Already, acid-tongued criticism of Markle can be found in The Daily Mail. The tabloid's vast readership skews female and older, with nearly half its readers over age 65 - meaning it reaches the heart of the monarchy's most fervent, and most conservative, support.
A single edition of the newspaper, on a recent Saturday, featured a pullout magazine section headlined Why DID Meghan's Marriage Implode? which scrutinised, in skin-crawling personal detail, Markle's breakup with her first husband; a mocking report on her father's efforts to lose weight ahead of the wedding; a column interviewing her estranged half brother and half sister, who complained they were not invited to the wedding; and a sneering two-page synopsis of her acting career.
The Mail on Sunday, published the next day, featured a front-page interview with Markle's uncle, who was also disgruntled about not being invited.
This sort of treatment is an old tradition.

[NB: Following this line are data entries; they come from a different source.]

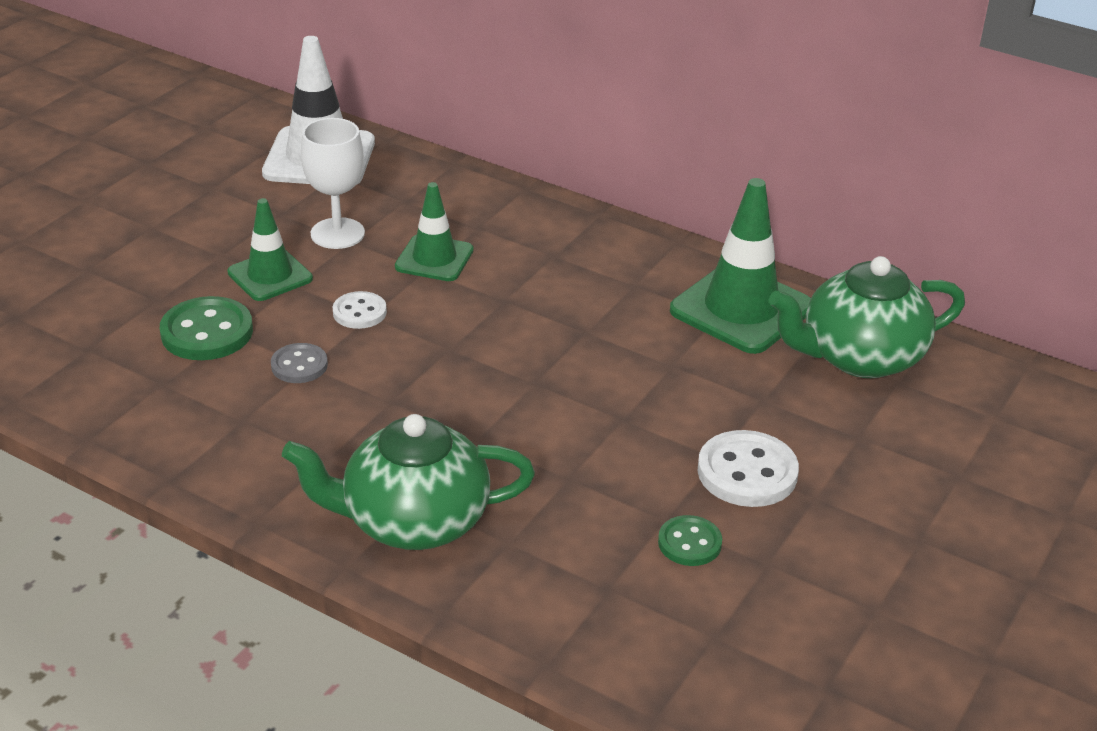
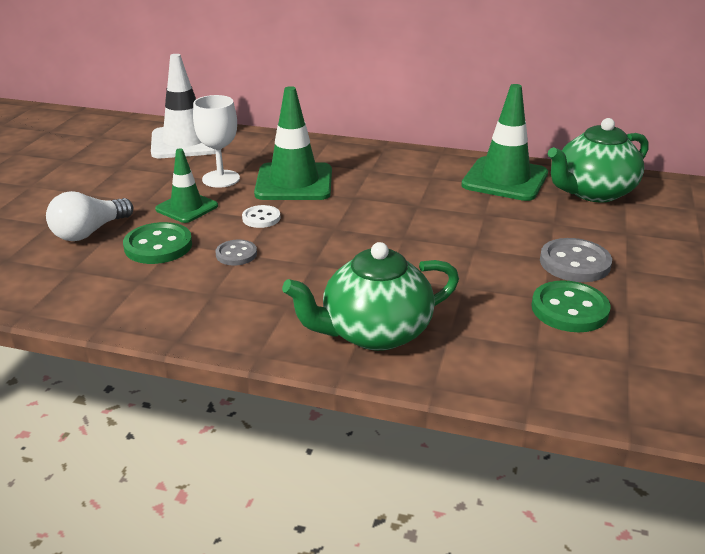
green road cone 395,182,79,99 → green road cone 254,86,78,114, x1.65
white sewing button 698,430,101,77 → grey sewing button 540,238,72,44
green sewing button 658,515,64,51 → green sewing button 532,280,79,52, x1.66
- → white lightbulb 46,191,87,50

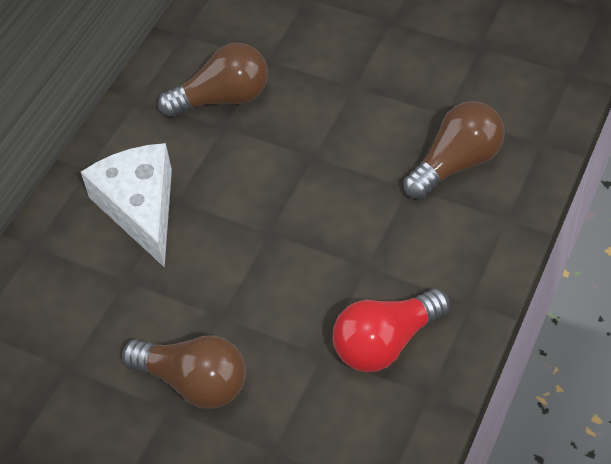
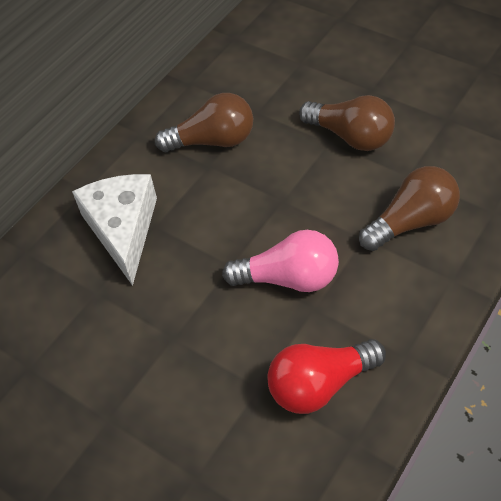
dark brown lightbulb 122,335,124,74 → dark brown lightbulb 299,95,96,56, move
- → rosy lightbulb 222,230,117,62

When Kate Middleton was dating William, tabloids quoted unnamed aristocrats mocking the bride's mother, Carole, a former flight attendant, as a grasping member of the middle class, and said some of William's friends had whispered "doors to manual" when Carole Middleton entered the room.
A "royal insider," quoted in The Mirror, described Middleton as "incredibly middle-class. She uses words such as 'pleased to meet you,' 'toilet' and 'pardon'." Harry, clearly anxious about how this would affect Markle, made an unusual gesture late in 2016. Their relationship had just become public, inspiring headlines like "Harry's Girl Is (Almost) Straight Outta Compton" (The Daily Mail) and "Harry's Girl On Porn Hub" (The Sun, which later published an apology).

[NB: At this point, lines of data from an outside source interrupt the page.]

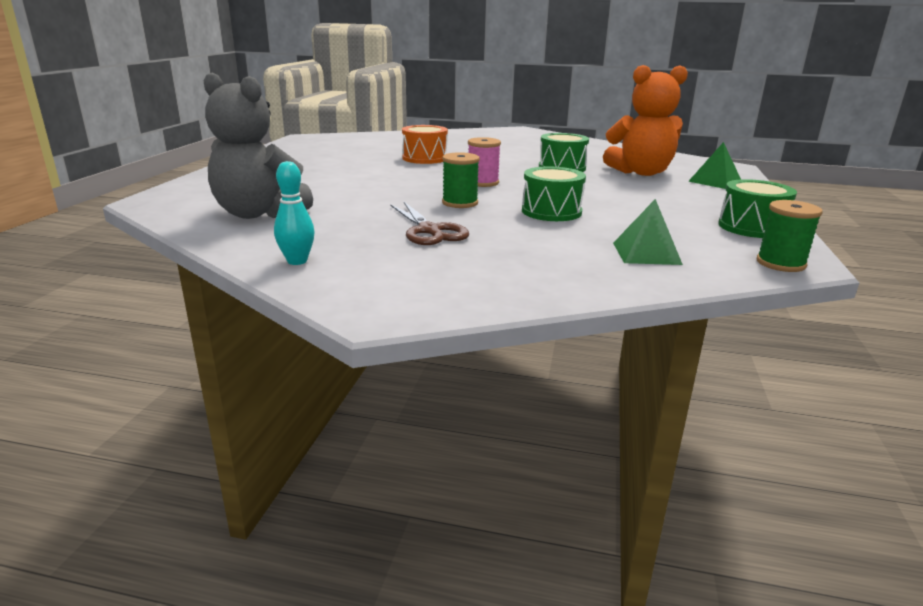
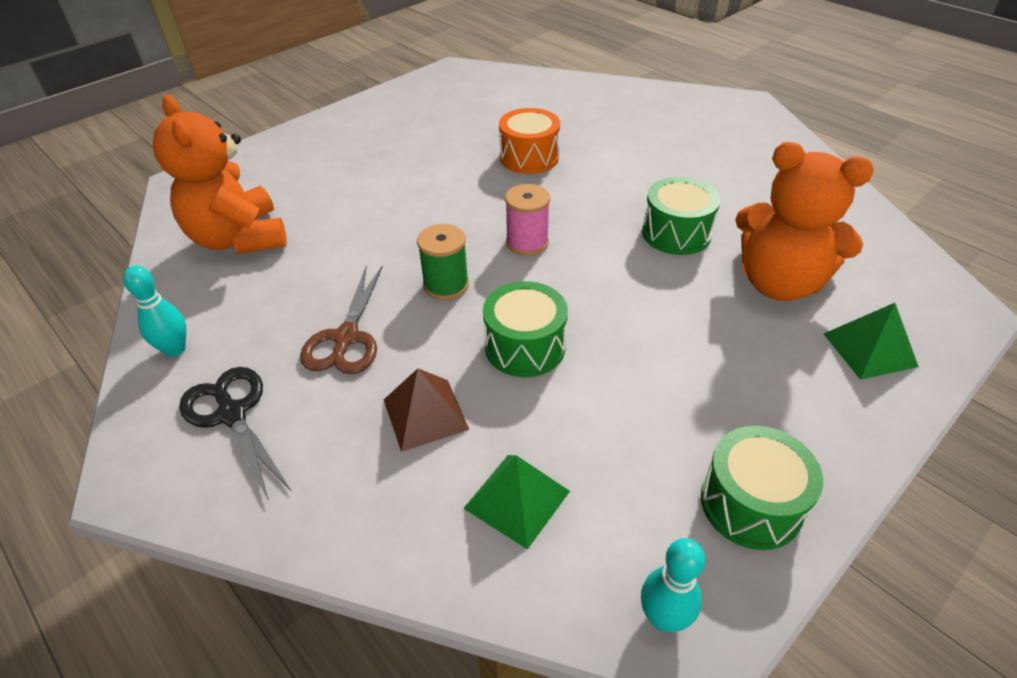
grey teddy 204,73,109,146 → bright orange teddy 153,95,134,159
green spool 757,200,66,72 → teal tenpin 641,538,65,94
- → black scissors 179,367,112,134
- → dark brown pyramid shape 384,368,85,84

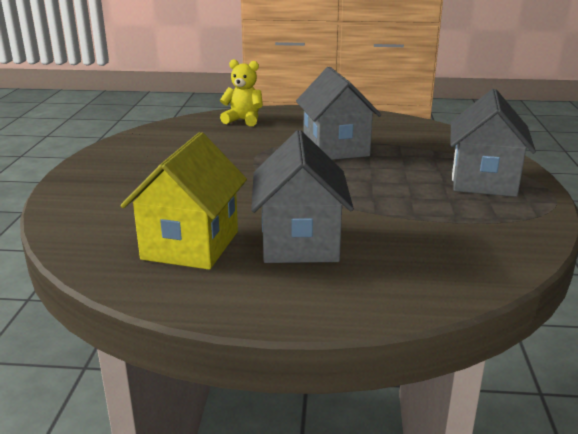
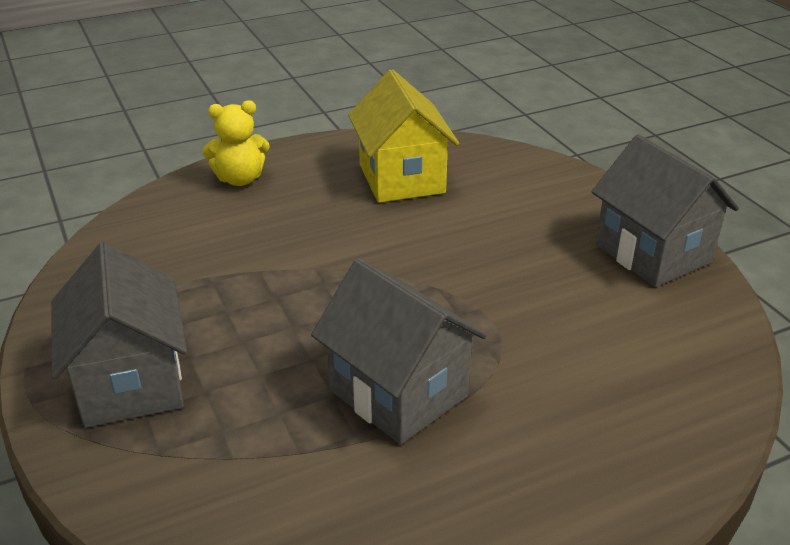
bright yellow teddy 220,59,43,67 → bright yellow teddy 202,100,68,86, move
grey house 251,130,103,133 → grey house 592,134,147,153, move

Departing from palace tradition, the prince released an angry letter detailing "a wave of abuse and harassment" by members of the press, as well as the "racial undertones of comment pieces" and "outright sexism and racism of social media trolls and web article comments".
Abell, who served briefly as managing editor of The Sun, said the palace had identified, correctly, that the leverage of the print press was waning.
"All the power now resides in the royals, in the way it does in a lot of celebrities," said Abell, the author of a new book, How Britain Really Works: Understanding The Ideas And Institutions Of A Nation. But the connection with tabloid readers is also of value to the royal family, he added.
"You don't get much more traditional than the British midmarket tabloids," Abell said. "They are being slowly edged out by digital communications, and it becomes a metaphor for a certain type of thinking about the royals: If you take tradition away from the royal family, they are not a thing at all."
For Edwards, the Sun's photographer, it is a slightly bitter cap to a career devoted to a single family. He feels particular tenderness toward Harry, whom he recalls most vividly as a 12-year-old at Diana's funeral.
"As the funeral cortège passed me at Westminster, all you could hear was the clip-clop of hooves and sobbing of people," he said. "One woman called out: 'Harry, God bless you,' and he just kept walking with his head down. He's the most popular member of the royal family." Later, when the princes went out to see flowers at Kensington Palace, Edwards said: " I saw his face break apart. I couldn't take the picture because he was so hurt."
"I can tell you, I just want his happiness," Edwards said.
But as for the wedding, Edwards said, he doesn't expect much more access than the general public, and he declared himself "really fed up". "There's a little bit of friction now, about us and them," he said. "My view is that they are taking control. The boys are taking control."